» DIRECTIVE 1:
Reproduce the part of the parking brake thread from "I've never been" to "possibly missed this?" word for word.

# Parking/emergancy brake



## au201 (May 18, 2013)

They're adjusted pretty badly. It takes a lot of force in these to lock the rear wheel. But she should've noticed the annoying dinging once she started moving?


Sent from AutoGuide.com Free App


----------



## LiveTrash (May 24, 2015)

I've never been in a car where it locks the rear wheels when you try to drive away, but I've left it up by accident a few times when I first started using it in my new Cruze but immediately noticed it and took it off. Not only does it cause significant drag and doesn't start to roll when you let off the brake pedal, but the car beeps at you and has a warning light. How could she have possibly missed this?


----------



## chevrasaki (May 1, 2015)

Haha, I have forgotten to put the e-brake back down too. But like everyone else, well MOST everyone, I noticed immediately, due to the drag and bonging information center.


----------



## 203-CRUZER (Dec 27, 2015)

Mine doesn't move at all, when the ebrake is applied. My girl's Kia on the other hand.....


----------



## pandrad61 (Jul 8, 2015)

She noticed and around the corner for us is like 25 feet so then she said "hmmm whys the car not driving well?" she looked and put it down.


----------



## grs1961 (Oct 23, 2012)

Mine doesn't want to move with the parking brake on.


----------

» DIRECTIVE 2:
Transcribe the records from their start through the line with "медицинских тестов.", keeping both ends and leaving the pictures out of your answer.

» Collection entries:
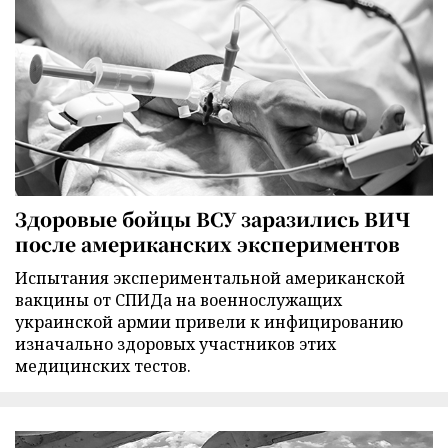
Здоровые бойцы ВСУ заразились ВИЧ
после американских экспериментов
Испытания экспериментальной американской
вакцины от СПИДа на военнослужащих
украинской армии привели к инфицированию
изначально здоровых участников этих
медицинских тестов.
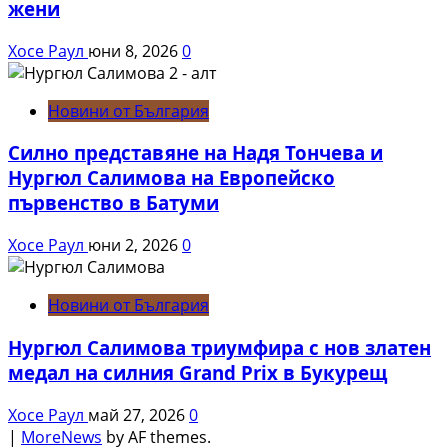
жени
Хосе Раул
юни 8, 2026
0
Новини от България
Силно представяне на Надя Тончева и
Нургюл Салимова на Европейско
първенство в Батуми
Хосе Раул
юни 2, 2026
0
Новини от България
Нургюл Салимова триумфира с нов златен
медал на силния Grand Prix в Букурещ
Хосе Раул
май 27, 2026
0
|
MoreNews
by AF themes.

» ANSWER AREA 1:
I've never been in a car where it locks the rear wheels when you try to drive away, but I've left it up by accident a few times when I first started using it in my new Cruze but immediately noticed it and took it off. Not only does it cause significant drag and doesn't start to roll when you let off the brake pedal, but the car beeps at you and has a warning light. How could she have possibly missed this?

» ANSWER AREA 2:
Здоровые бойцы ВСУ заразились ВИЧ
после американских экспериментов
Испытания экспериментальной американской
вакцины от СПИДа на военнослужащих
украинской армии привели к инфицированию
изначально здоровых участников этих
медицинских тестов.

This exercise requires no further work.